Omni-Directional Pathing

The term non-linear is often applied to digital storytelling when multi-pathing is probably more descriptive of the new challenge within the medium. Non-linear in its strictest sense simply means non-chronological. This is nothing new in storytelling. In the Odyssey [HtSBBC], written about 800 BC, when Odysseus returns home, his old nurse recognises him while washing his feet and goes into a long reminiscence which forms a digression about Odysseus when he was a young man before the opening of the story. In film this would be done through a flashback. Non-linearity when applied to digital narrative could be defined as laying out a story so that the reader can leap from any one point in the story to any other point in the story. However, to circumvent any confusion, I will refer to this as omni-directional pathing. This sort of pathing is a tricky task at best and is usually met by either reverting to prose poetry, or anti-fiction and the purely aesthetic.
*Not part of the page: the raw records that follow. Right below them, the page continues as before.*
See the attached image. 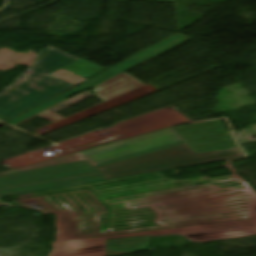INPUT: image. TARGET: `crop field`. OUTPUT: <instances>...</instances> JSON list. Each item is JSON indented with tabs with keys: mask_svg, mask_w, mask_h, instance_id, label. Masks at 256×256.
Instances as JSON below:
<instances>
[{
	"mask_svg": "<svg viewBox=\"0 0 256 256\" xmlns=\"http://www.w3.org/2000/svg\"><path fill=\"white\" fill-rule=\"evenodd\" d=\"M94 64L53 47L42 50L29 67L33 71L23 73L19 83L0 94V120L6 122L73 86L48 75L54 70L63 67L88 79L106 69Z\"/></svg>",
	"mask_w": 256,
	"mask_h": 256,
	"instance_id": "crop-field-2",
	"label": "crop field"
},
{
	"mask_svg": "<svg viewBox=\"0 0 256 256\" xmlns=\"http://www.w3.org/2000/svg\"><path fill=\"white\" fill-rule=\"evenodd\" d=\"M143 62H145V61L133 57V58H131V59H129V60L111 68V69H109L108 71L98 75L97 77L87 81L86 83L76 87L75 89H73V90H71V91H69V92H67V93H65V94H63V95L45 103L43 105H41L40 107H38V108L20 116V117H18V118L14 119L10 122H8L7 124L14 125L18 122H21V121L26 120L30 117H33V116L47 110L48 108L52 107L53 105L69 98L73 94L80 93L84 90L90 89V88H92V87H94V86H96V85H98V84H100V83H102V82L120 74L121 72H124V71H126V70H128V69H130V68H132V67H134L138 64H141Z\"/></svg>",
	"mask_w": 256,
	"mask_h": 256,
	"instance_id": "crop-field-3",
	"label": "crop field"
},
{
	"mask_svg": "<svg viewBox=\"0 0 256 256\" xmlns=\"http://www.w3.org/2000/svg\"><path fill=\"white\" fill-rule=\"evenodd\" d=\"M165 1H173V0H165Z\"/></svg>",
	"mask_w": 256,
	"mask_h": 256,
	"instance_id": "crop-field-8",
	"label": "crop field"
},
{
	"mask_svg": "<svg viewBox=\"0 0 256 256\" xmlns=\"http://www.w3.org/2000/svg\"><path fill=\"white\" fill-rule=\"evenodd\" d=\"M0 206H4V205L0 203Z\"/></svg>",
	"mask_w": 256,
	"mask_h": 256,
	"instance_id": "crop-field-9",
	"label": "crop field"
},
{
	"mask_svg": "<svg viewBox=\"0 0 256 256\" xmlns=\"http://www.w3.org/2000/svg\"><path fill=\"white\" fill-rule=\"evenodd\" d=\"M220 121L169 128L0 174V198L242 157Z\"/></svg>",
	"mask_w": 256,
	"mask_h": 256,
	"instance_id": "crop-field-1",
	"label": "crop field"
},
{
	"mask_svg": "<svg viewBox=\"0 0 256 256\" xmlns=\"http://www.w3.org/2000/svg\"><path fill=\"white\" fill-rule=\"evenodd\" d=\"M150 242H151V237L110 242L109 252H110V255L116 256V255L134 253L142 250H148Z\"/></svg>",
	"mask_w": 256,
	"mask_h": 256,
	"instance_id": "crop-field-5",
	"label": "crop field"
},
{
	"mask_svg": "<svg viewBox=\"0 0 256 256\" xmlns=\"http://www.w3.org/2000/svg\"><path fill=\"white\" fill-rule=\"evenodd\" d=\"M39 116L44 118V119H46V120H48V121H50V122H52V123H54V122H56L58 120L63 119L62 117H60V116H58V115H56V114H54V113H52L50 111L45 112V113H43V114H41Z\"/></svg>",
	"mask_w": 256,
	"mask_h": 256,
	"instance_id": "crop-field-7",
	"label": "crop field"
},
{
	"mask_svg": "<svg viewBox=\"0 0 256 256\" xmlns=\"http://www.w3.org/2000/svg\"><path fill=\"white\" fill-rule=\"evenodd\" d=\"M144 85L126 73L94 88V94L107 101L125 92ZM104 101V102H105Z\"/></svg>",
	"mask_w": 256,
	"mask_h": 256,
	"instance_id": "crop-field-4",
	"label": "crop field"
},
{
	"mask_svg": "<svg viewBox=\"0 0 256 256\" xmlns=\"http://www.w3.org/2000/svg\"><path fill=\"white\" fill-rule=\"evenodd\" d=\"M2 123H0V125H1Z\"/></svg>",
	"mask_w": 256,
	"mask_h": 256,
	"instance_id": "crop-field-10",
	"label": "crop field"
},
{
	"mask_svg": "<svg viewBox=\"0 0 256 256\" xmlns=\"http://www.w3.org/2000/svg\"><path fill=\"white\" fill-rule=\"evenodd\" d=\"M187 41L181 34H175L164 41L156 44L155 46L145 50L144 52L136 55L135 57L143 59L145 61Z\"/></svg>",
	"mask_w": 256,
	"mask_h": 256,
	"instance_id": "crop-field-6",
	"label": "crop field"
}]
</instances>
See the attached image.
A number of works on the Eastgate publication list represents these approaches, such as Stuart Moulthrop's Victory Garden [Mou91] or Michael Joyce's afternoon, a story [Joy91].
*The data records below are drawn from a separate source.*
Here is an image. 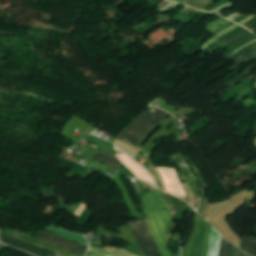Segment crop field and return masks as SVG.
I'll return each mask as SVG.
<instances>
[{
	"label": "crop field",
	"instance_id": "crop-field-1",
	"mask_svg": "<svg viewBox=\"0 0 256 256\" xmlns=\"http://www.w3.org/2000/svg\"><path fill=\"white\" fill-rule=\"evenodd\" d=\"M151 233L163 256H172L166 242L173 229L172 215L157 190L140 197ZM173 231V230H172Z\"/></svg>",
	"mask_w": 256,
	"mask_h": 256
},
{
	"label": "crop field",
	"instance_id": "crop-field-2",
	"mask_svg": "<svg viewBox=\"0 0 256 256\" xmlns=\"http://www.w3.org/2000/svg\"><path fill=\"white\" fill-rule=\"evenodd\" d=\"M169 116L170 114L162 110L146 111L117 139L126 140L135 145L151 128Z\"/></svg>",
	"mask_w": 256,
	"mask_h": 256
},
{
	"label": "crop field",
	"instance_id": "crop-field-3",
	"mask_svg": "<svg viewBox=\"0 0 256 256\" xmlns=\"http://www.w3.org/2000/svg\"><path fill=\"white\" fill-rule=\"evenodd\" d=\"M129 225L145 256H161L145 220Z\"/></svg>",
	"mask_w": 256,
	"mask_h": 256
},
{
	"label": "crop field",
	"instance_id": "crop-field-4",
	"mask_svg": "<svg viewBox=\"0 0 256 256\" xmlns=\"http://www.w3.org/2000/svg\"><path fill=\"white\" fill-rule=\"evenodd\" d=\"M0 236L3 242L23 249L37 256H68L45 247L23 241L17 237L2 234H0Z\"/></svg>",
	"mask_w": 256,
	"mask_h": 256
},
{
	"label": "crop field",
	"instance_id": "crop-field-5",
	"mask_svg": "<svg viewBox=\"0 0 256 256\" xmlns=\"http://www.w3.org/2000/svg\"><path fill=\"white\" fill-rule=\"evenodd\" d=\"M38 233L50 238V239H46V238L38 235L37 236L38 241H41V242H44L47 244H51V245H54V246H57V247H60V248H63V249L69 250V251H73V252H76V253H79L82 255H84V253L86 252V249H87L86 246L77 244L75 242L58 237L56 235L50 234L45 231L38 232Z\"/></svg>",
	"mask_w": 256,
	"mask_h": 256
},
{
	"label": "crop field",
	"instance_id": "crop-field-6",
	"mask_svg": "<svg viewBox=\"0 0 256 256\" xmlns=\"http://www.w3.org/2000/svg\"><path fill=\"white\" fill-rule=\"evenodd\" d=\"M89 252L98 254L100 256H134L123 250L105 247L103 249L90 246Z\"/></svg>",
	"mask_w": 256,
	"mask_h": 256
},
{
	"label": "crop field",
	"instance_id": "crop-field-7",
	"mask_svg": "<svg viewBox=\"0 0 256 256\" xmlns=\"http://www.w3.org/2000/svg\"><path fill=\"white\" fill-rule=\"evenodd\" d=\"M93 160L106 164L111 168V170L123 164L116 156L109 155L103 152H99L98 154H96Z\"/></svg>",
	"mask_w": 256,
	"mask_h": 256
},
{
	"label": "crop field",
	"instance_id": "crop-field-8",
	"mask_svg": "<svg viewBox=\"0 0 256 256\" xmlns=\"http://www.w3.org/2000/svg\"><path fill=\"white\" fill-rule=\"evenodd\" d=\"M45 230L47 231H50L52 233H55V234H58L60 236H63V237H66L68 239H71L75 242H78V243H81V244H84V245H87L88 246V242L86 241V239L81 236V235H77V234H74V233H70V232H67L65 230H62V229H59V228H56L54 226L52 227H48V228H45Z\"/></svg>",
	"mask_w": 256,
	"mask_h": 256
},
{
	"label": "crop field",
	"instance_id": "crop-field-9",
	"mask_svg": "<svg viewBox=\"0 0 256 256\" xmlns=\"http://www.w3.org/2000/svg\"><path fill=\"white\" fill-rule=\"evenodd\" d=\"M221 235L213 228L209 245L208 256H217Z\"/></svg>",
	"mask_w": 256,
	"mask_h": 256
},
{
	"label": "crop field",
	"instance_id": "crop-field-10",
	"mask_svg": "<svg viewBox=\"0 0 256 256\" xmlns=\"http://www.w3.org/2000/svg\"><path fill=\"white\" fill-rule=\"evenodd\" d=\"M243 251L256 256V239L250 238L245 241H242V245L240 247Z\"/></svg>",
	"mask_w": 256,
	"mask_h": 256
},
{
	"label": "crop field",
	"instance_id": "crop-field-11",
	"mask_svg": "<svg viewBox=\"0 0 256 256\" xmlns=\"http://www.w3.org/2000/svg\"><path fill=\"white\" fill-rule=\"evenodd\" d=\"M233 245L221 238L220 250L218 256H230Z\"/></svg>",
	"mask_w": 256,
	"mask_h": 256
},
{
	"label": "crop field",
	"instance_id": "crop-field-12",
	"mask_svg": "<svg viewBox=\"0 0 256 256\" xmlns=\"http://www.w3.org/2000/svg\"><path fill=\"white\" fill-rule=\"evenodd\" d=\"M147 169L150 171L151 175L153 176L157 187L164 189L162 178H161L159 172L155 169V167L153 165H151V166H147Z\"/></svg>",
	"mask_w": 256,
	"mask_h": 256
},
{
	"label": "crop field",
	"instance_id": "crop-field-13",
	"mask_svg": "<svg viewBox=\"0 0 256 256\" xmlns=\"http://www.w3.org/2000/svg\"><path fill=\"white\" fill-rule=\"evenodd\" d=\"M254 69L253 65L250 64L247 68H245L234 80L230 81L231 84L234 86L240 81H242L245 77H247L252 70Z\"/></svg>",
	"mask_w": 256,
	"mask_h": 256
},
{
	"label": "crop field",
	"instance_id": "crop-field-14",
	"mask_svg": "<svg viewBox=\"0 0 256 256\" xmlns=\"http://www.w3.org/2000/svg\"><path fill=\"white\" fill-rule=\"evenodd\" d=\"M93 216L94 215L92 212L85 209L81 216L78 218L77 222L85 227V225L92 219Z\"/></svg>",
	"mask_w": 256,
	"mask_h": 256
},
{
	"label": "crop field",
	"instance_id": "crop-field-15",
	"mask_svg": "<svg viewBox=\"0 0 256 256\" xmlns=\"http://www.w3.org/2000/svg\"><path fill=\"white\" fill-rule=\"evenodd\" d=\"M214 1L216 0H194L190 5L203 9Z\"/></svg>",
	"mask_w": 256,
	"mask_h": 256
},
{
	"label": "crop field",
	"instance_id": "crop-field-16",
	"mask_svg": "<svg viewBox=\"0 0 256 256\" xmlns=\"http://www.w3.org/2000/svg\"><path fill=\"white\" fill-rule=\"evenodd\" d=\"M239 25L235 24L233 26H231L230 28H228L227 30L221 32L220 34L216 35L211 41H209L203 48L202 50L207 47L209 44H211L212 42H214L215 40H217L218 38H220L221 36H223L224 34H226L227 32L231 31L232 29L238 27Z\"/></svg>",
	"mask_w": 256,
	"mask_h": 256
},
{
	"label": "crop field",
	"instance_id": "crop-field-17",
	"mask_svg": "<svg viewBox=\"0 0 256 256\" xmlns=\"http://www.w3.org/2000/svg\"><path fill=\"white\" fill-rule=\"evenodd\" d=\"M159 190V189H158ZM159 192L161 193L164 201L166 202V204L168 205V207L170 208L172 214L174 215L177 211L174 208V206L172 205V203L170 202L168 196L166 195V193L162 192L161 190H159Z\"/></svg>",
	"mask_w": 256,
	"mask_h": 256
},
{
	"label": "crop field",
	"instance_id": "crop-field-18",
	"mask_svg": "<svg viewBox=\"0 0 256 256\" xmlns=\"http://www.w3.org/2000/svg\"><path fill=\"white\" fill-rule=\"evenodd\" d=\"M208 201L209 199L201 198V203L199 205V210L197 212L200 213L203 217L205 216V209L208 205Z\"/></svg>",
	"mask_w": 256,
	"mask_h": 256
},
{
	"label": "crop field",
	"instance_id": "crop-field-19",
	"mask_svg": "<svg viewBox=\"0 0 256 256\" xmlns=\"http://www.w3.org/2000/svg\"><path fill=\"white\" fill-rule=\"evenodd\" d=\"M256 54V50L247 54L246 56H244L238 63H236L230 70L234 71L236 68H238L244 61H246L250 56Z\"/></svg>",
	"mask_w": 256,
	"mask_h": 256
},
{
	"label": "crop field",
	"instance_id": "crop-field-20",
	"mask_svg": "<svg viewBox=\"0 0 256 256\" xmlns=\"http://www.w3.org/2000/svg\"><path fill=\"white\" fill-rule=\"evenodd\" d=\"M249 34H251V33L248 31V32H246V33H244V34H242V35H240V36L234 38L233 40H231L230 42H228V43L225 44V45H227V46H228V45H231V44H233L234 42L240 40L241 38H243V37H245V36H247V35H249Z\"/></svg>",
	"mask_w": 256,
	"mask_h": 256
},
{
	"label": "crop field",
	"instance_id": "crop-field-21",
	"mask_svg": "<svg viewBox=\"0 0 256 256\" xmlns=\"http://www.w3.org/2000/svg\"><path fill=\"white\" fill-rule=\"evenodd\" d=\"M232 256H250L239 250L238 248L234 247V251Z\"/></svg>",
	"mask_w": 256,
	"mask_h": 256
},
{
	"label": "crop field",
	"instance_id": "crop-field-22",
	"mask_svg": "<svg viewBox=\"0 0 256 256\" xmlns=\"http://www.w3.org/2000/svg\"><path fill=\"white\" fill-rule=\"evenodd\" d=\"M256 49V45L255 46H253V47H251V48H249L248 50H246V51H244L237 59H235L234 61H238L239 59H241L245 54H247V53H249V52H251V51H253V50H255ZM246 56V55H245Z\"/></svg>",
	"mask_w": 256,
	"mask_h": 256
},
{
	"label": "crop field",
	"instance_id": "crop-field-23",
	"mask_svg": "<svg viewBox=\"0 0 256 256\" xmlns=\"http://www.w3.org/2000/svg\"><path fill=\"white\" fill-rule=\"evenodd\" d=\"M246 31H248V30H243V31H241V32H239V33H237V34H235V35H233V36H231V37H229V38H227L226 40H224L223 42H221V43H226V42H228V41H230L231 39H233L234 37H236V36H238V35H240V34H242V33H244V32H246Z\"/></svg>",
	"mask_w": 256,
	"mask_h": 256
},
{
	"label": "crop field",
	"instance_id": "crop-field-24",
	"mask_svg": "<svg viewBox=\"0 0 256 256\" xmlns=\"http://www.w3.org/2000/svg\"><path fill=\"white\" fill-rule=\"evenodd\" d=\"M254 17V15H251L250 17H248L246 20L240 22L239 24L243 25L245 24L247 21H249L250 19H252Z\"/></svg>",
	"mask_w": 256,
	"mask_h": 256
},
{
	"label": "crop field",
	"instance_id": "crop-field-25",
	"mask_svg": "<svg viewBox=\"0 0 256 256\" xmlns=\"http://www.w3.org/2000/svg\"><path fill=\"white\" fill-rule=\"evenodd\" d=\"M193 0H186L183 4L188 5L190 2H192Z\"/></svg>",
	"mask_w": 256,
	"mask_h": 256
},
{
	"label": "crop field",
	"instance_id": "crop-field-26",
	"mask_svg": "<svg viewBox=\"0 0 256 256\" xmlns=\"http://www.w3.org/2000/svg\"><path fill=\"white\" fill-rule=\"evenodd\" d=\"M177 1H181V2H183V1H185V0H177Z\"/></svg>",
	"mask_w": 256,
	"mask_h": 256
}]
</instances>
I have found it unusual to discover anything like a complete story coming out of this shape, because lack of narrative progression provides too little support for developing character and plot. For a short work the audience may be willing to wade through all segments of a narrative in order to piece together a coherent story. For a longer work the tendency is for people to lose interest after only a few screens. The most workable solution may be to create narratives for the omni-directional pathing shape much like Old Possum's Book of Practical Cats [Eli39] by T.S. Eliot or Our Town [Wil38] by Thornton Wilder which are collections of short self-contained stories held together by a common theme.